The Finance Ministry on September 22 exuded confidence that the country will achieve 6.5% growth in FY24 on the back of improved corporate profitability, private capital formation and bank credit growth, notwithstanding the risks of rising crude oil prices and monsoon deficit.

The ministry’s August edition of Monthly Economic Review said the 7.8% growth recorded in the first quarter (April-June) was on account of strong domestic demand, consumption and investment. The growth was also witnessed in various high-frequency indicators.

Flagging certain risks like steadily climbing crude oil prices in the global market, impact of monsoon deficit in August on Kharif and Rabi crops, the review said, “that needs to be assessed.” At the same time, it observed, the rains in September have erased a portion of the rainfall deficit at the end of August.

Furthermore, the review said, a stock market correction, in the wake of an overdue global stock market correction, is an ever present risk, and offsetting these risks are the bright spots of corporate profitability, private sector capital formation, bank credit growth and activity in the construction sector.

“In sum, we remain comfortable with our 6.5% real GDP growth estimate for FY24 with symmetric risks,” it said.

Observing that the strength of domestic investment is the result of the government’s continued emphasis on capital expenditure, the report said, measures implemented by the central government have also incentivised states to increase their capex spending.

 

The external demand has further complemented the domestic growth stimulus, it said, adding, the contribution of net exports to GDP growth has increased in Q1FY24, as services exports have performed well.

High Frequency Indicators (HFIs) for July/August 2023 reflect sustenance of growth momentum in Q2FY24, it said.

With regard to the banking sector, it said, a variety of indicators suggest increasing resilience of the sector through declining Non-Performing Assets (NPA), improving Capital to Risk-weighted Asset Ratio (CRAR), rising Return on Assets (RoA) and Return on Equity (RoE) as of March 2023.

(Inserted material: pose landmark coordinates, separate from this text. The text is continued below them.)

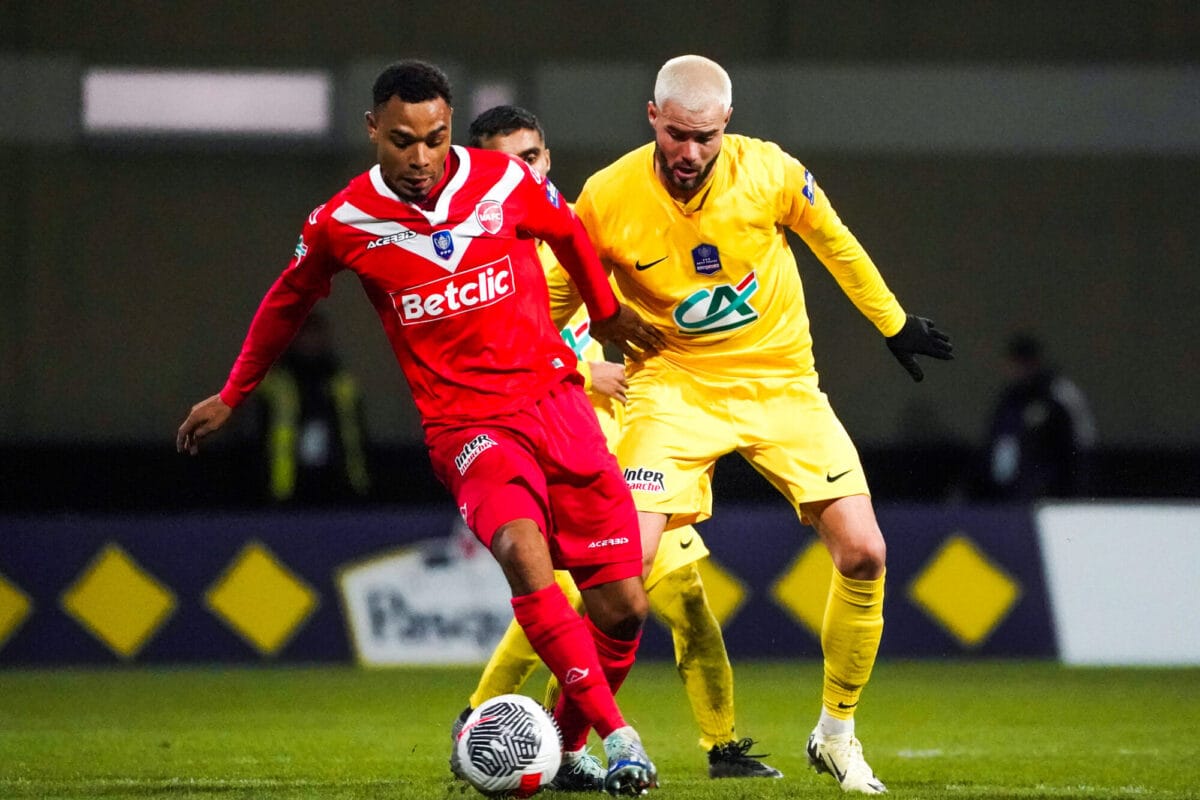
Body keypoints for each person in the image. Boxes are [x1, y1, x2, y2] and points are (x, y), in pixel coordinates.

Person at [175, 60, 665, 796]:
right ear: (373, 130)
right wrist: (234, 392)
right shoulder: (341, 222)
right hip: (468, 427)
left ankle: (563, 748)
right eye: (402, 140)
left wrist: (602, 309)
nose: (421, 158)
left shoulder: (504, 183)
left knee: (624, 607)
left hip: (557, 406)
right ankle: (624, 740)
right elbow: (286, 302)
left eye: (435, 138)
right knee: (523, 555)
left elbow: (567, 231)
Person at [573, 55, 954, 795]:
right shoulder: (606, 197)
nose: (690, 153)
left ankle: (836, 735)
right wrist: (572, 367)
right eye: (678, 135)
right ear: (652, 117)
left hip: (782, 387)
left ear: (728, 126)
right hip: (672, 391)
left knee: (865, 553)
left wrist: (893, 323)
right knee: (617, 586)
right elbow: (558, 298)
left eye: (706, 138)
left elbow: (835, 242)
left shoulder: (771, 172)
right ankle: (570, 741)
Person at [456, 104, 781, 787]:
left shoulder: (583, 224)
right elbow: (487, 353)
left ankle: (721, 745)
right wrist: (582, 369)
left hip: (619, 447)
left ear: (548, 157)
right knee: (557, 605)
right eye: (509, 160)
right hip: (544, 451)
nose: (527, 171)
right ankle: (482, 724)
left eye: (535, 156)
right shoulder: (480, 252)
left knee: (685, 596)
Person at [249, 310, 371, 505]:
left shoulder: (341, 381)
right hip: (285, 484)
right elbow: (259, 432)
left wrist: (358, 480)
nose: (311, 342)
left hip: (337, 481)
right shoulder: (277, 382)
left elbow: (355, 433)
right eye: (305, 335)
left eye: (316, 335)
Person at [980, 332, 1096, 500]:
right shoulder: (1009, 400)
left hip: (1054, 496)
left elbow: (1081, 445)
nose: (1016, 371)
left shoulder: (1059, 394)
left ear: (1034, 363)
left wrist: (1075, 494)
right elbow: (1000, 444)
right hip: (1013, 496)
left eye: (1022, 364)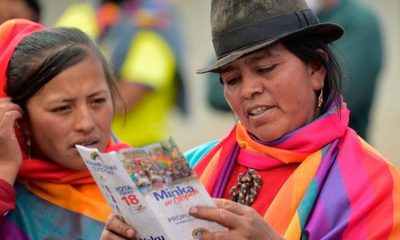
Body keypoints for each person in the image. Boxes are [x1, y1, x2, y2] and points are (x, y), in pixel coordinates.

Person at [102, 0, 400, 239]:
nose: (248, 90)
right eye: (232, 79)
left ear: (316, 70)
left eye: (266, 68)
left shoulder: (374, 185)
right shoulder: (185, 169)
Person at [0, 19, 130, 239]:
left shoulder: (149, 180)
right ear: (20, 121)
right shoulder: (11, 199)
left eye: (97, 101)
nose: (86, 123)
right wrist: (5, 168)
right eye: (63, 108)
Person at [56, 0, 188, 147]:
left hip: (143, 150)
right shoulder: (82, 13)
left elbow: (123, 100)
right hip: (84, 149)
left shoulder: (157, 25)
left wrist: (67, 88)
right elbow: (49, 70)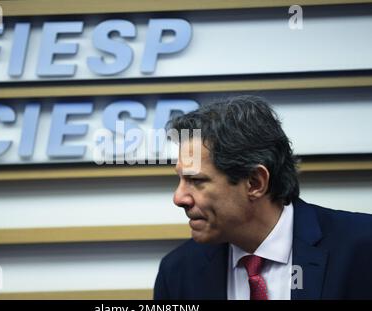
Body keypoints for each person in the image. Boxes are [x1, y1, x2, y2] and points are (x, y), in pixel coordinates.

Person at [154, 96, 372, 300]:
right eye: (180, 179)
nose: (179, 197)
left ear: (255, 183)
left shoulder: (362, 247)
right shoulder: (178, 273)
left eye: (197, 181)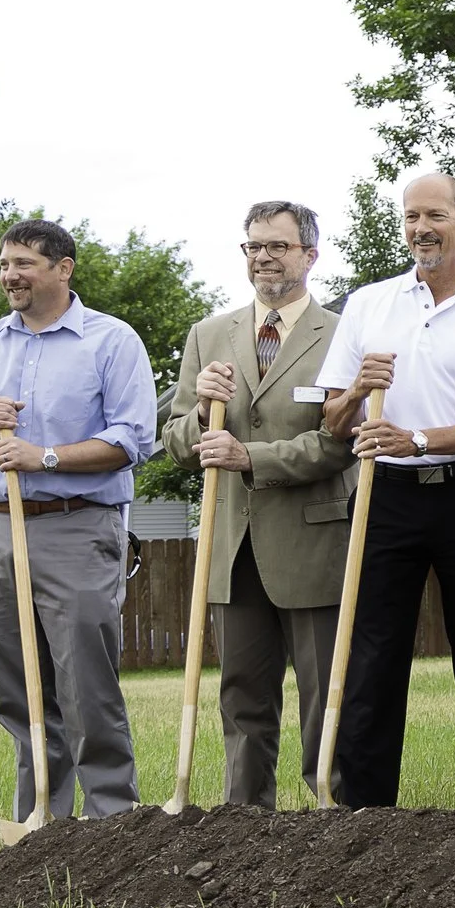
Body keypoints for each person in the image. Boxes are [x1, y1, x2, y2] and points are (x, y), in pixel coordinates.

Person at [0, 219, 156, 823]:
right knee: (15, 684)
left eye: (25, 263)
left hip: (76, 526)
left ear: (63, 268)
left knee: (85, 681)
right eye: (5, 264)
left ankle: (112, 821)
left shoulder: (111, 341)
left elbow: (132, 440)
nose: (10, 275)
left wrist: (43, 456)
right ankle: (41, 826)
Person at [315, 172, 455, 811]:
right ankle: (365, 812)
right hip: (385, 498)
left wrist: (416, 438)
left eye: (434, 215)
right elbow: (332, 421)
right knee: (372, 656)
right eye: (411, 217)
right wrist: (355, 390)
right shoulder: (369, 304)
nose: (420, 229)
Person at [162, 200, 357, 807]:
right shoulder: (209, 334)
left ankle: (335, 814)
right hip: (232, 544)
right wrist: (197, 411)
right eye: (254, 246)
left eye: (278, 246)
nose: (264, 257)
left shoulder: (343, 334)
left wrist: (254, 458)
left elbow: (340, 443)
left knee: (326, 692)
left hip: (315, 541)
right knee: (242, 692)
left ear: (310, 255)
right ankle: (246, 824)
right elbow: (173, 442)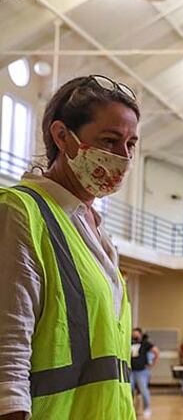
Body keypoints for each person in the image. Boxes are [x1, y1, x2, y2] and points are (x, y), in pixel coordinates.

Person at [0, 75, 140, 420]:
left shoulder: (95, 232)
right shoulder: (20, 211)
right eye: (110, 141)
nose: (123, 156)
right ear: (62, 136)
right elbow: (8, 351)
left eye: (131, 144)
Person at [131, 328, 160, 419]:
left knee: (143, 390)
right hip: (131, 371)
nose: (135, 336)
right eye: (133, 334)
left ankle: (147, 409)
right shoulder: (129, 343)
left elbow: (156, 352)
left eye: (136, 334)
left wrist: (152, 364)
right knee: (129, 390)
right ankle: (131, 409)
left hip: (141, 371)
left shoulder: (145, 344)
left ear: (140, 334)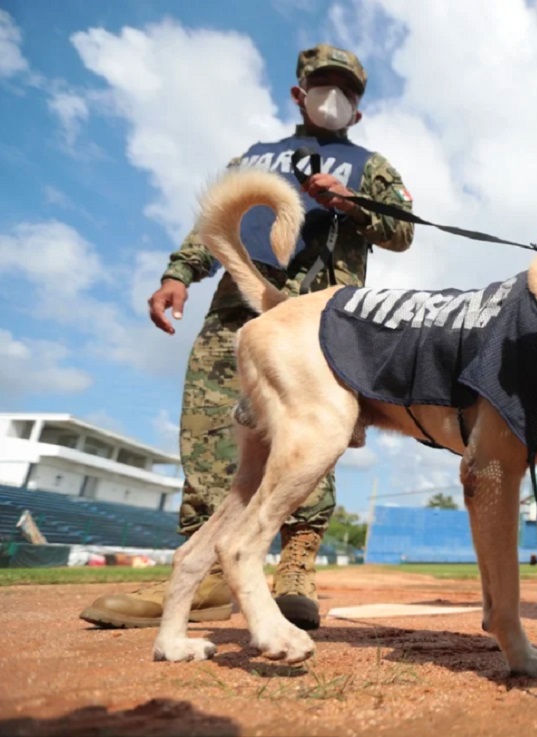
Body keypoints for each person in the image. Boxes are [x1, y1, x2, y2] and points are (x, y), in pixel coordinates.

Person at [80, 44, 416, 632]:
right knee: (210, 429)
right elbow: (214, 225)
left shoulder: (371, 165)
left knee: (311, 429)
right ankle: (207, 574)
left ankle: (294, 568)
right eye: (322, 84)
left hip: (315, 319)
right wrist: (177, 275)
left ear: (358, 109)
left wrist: (352, 204)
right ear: (298, 92)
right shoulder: (256, 157)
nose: (333, 98)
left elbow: (402, 231)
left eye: (347, 91)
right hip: (236, 306)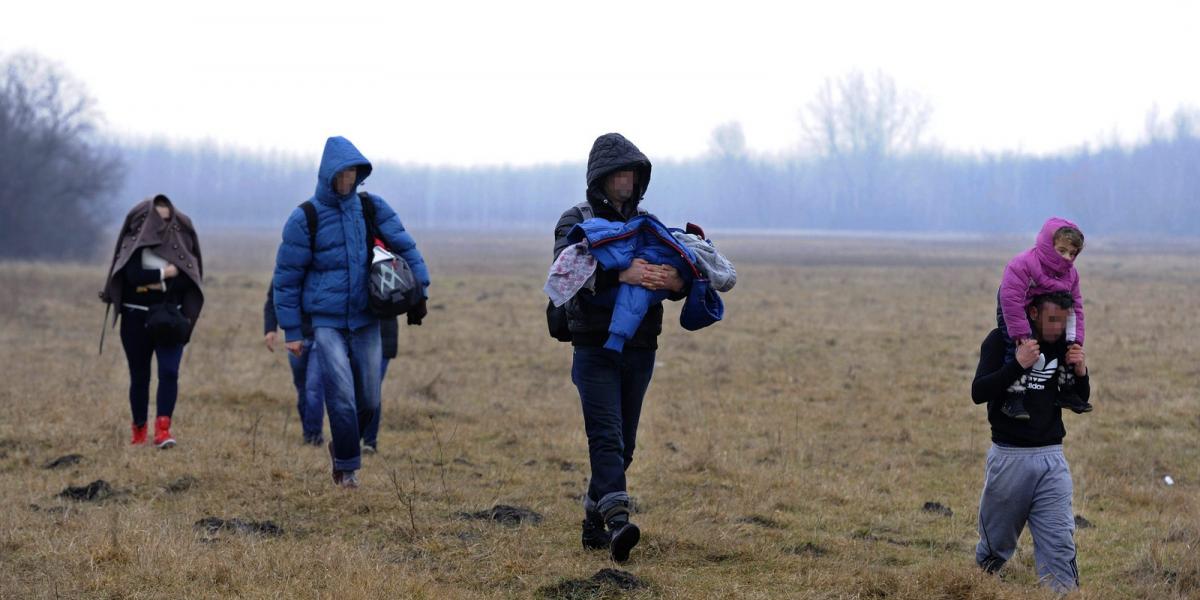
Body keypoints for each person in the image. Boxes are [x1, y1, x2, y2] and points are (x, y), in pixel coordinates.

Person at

Similarly, as of March 2023, data for Non-Banking Finance Companies (NBFCs) indicated improvements in their profitability and risk-taking behaviour, it said.

Further, it said, as per the July 2023 estimates by the RBI, there has been a consistent and broad-based growth in the non-food bank credit of Scheduled Commercial Banks (SCBs) since April 2022.

On retail inflation, the report said, it decreased in August, with both core inflation and food inflation easing from the July figure.

The calibrated measures taken by the government, including adjustments in the duties of many critical inputs and monetary policy tightening, helped reduce core inflation to a 40-month low level. Globally, food inflation remains high in many major economies, it said.

In India, it said, consumer food price inflation eased to 9.9 per cent in August due to the government intervention with targeted measures for specific crops, including build-up of buffer, procurement from producing centres and subsidised distribution.